→ **Record excerpts**
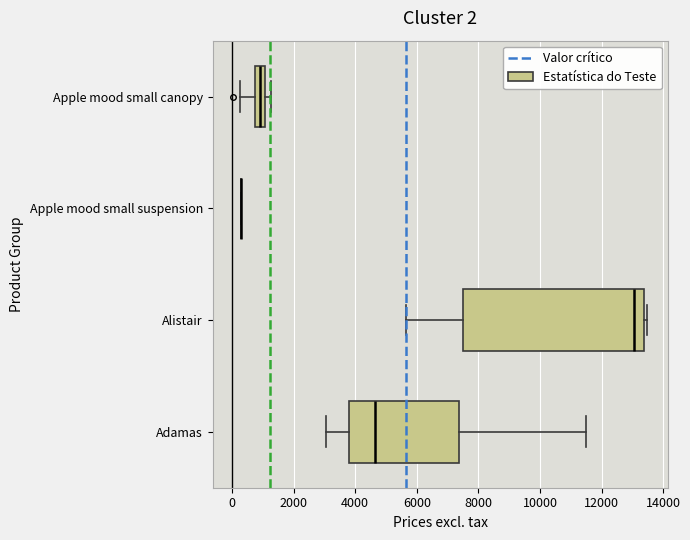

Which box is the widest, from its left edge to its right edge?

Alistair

---

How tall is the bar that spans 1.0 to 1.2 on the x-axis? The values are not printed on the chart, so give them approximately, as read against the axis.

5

---

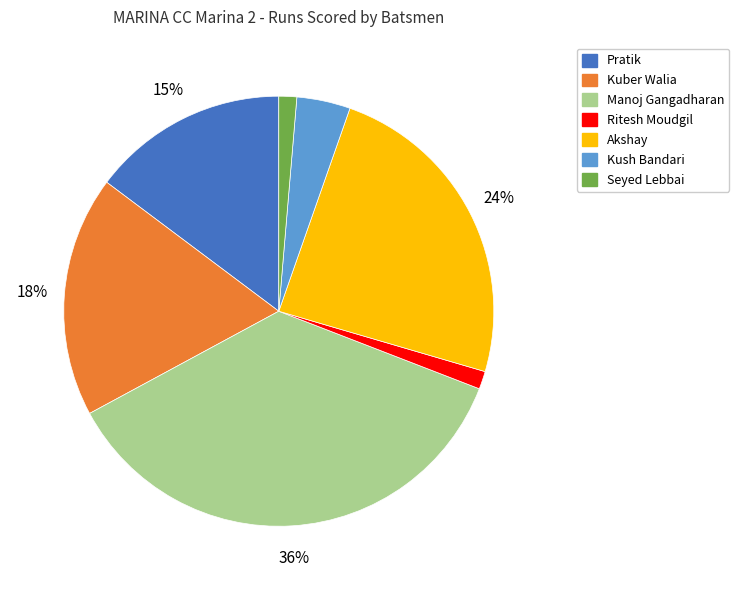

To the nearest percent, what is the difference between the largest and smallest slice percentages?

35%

→ **Work to complete**
Report every line in the records above that contains the word "left".

→ **Result of the exercise**
Which box is the widest, from its left edge to its right edge?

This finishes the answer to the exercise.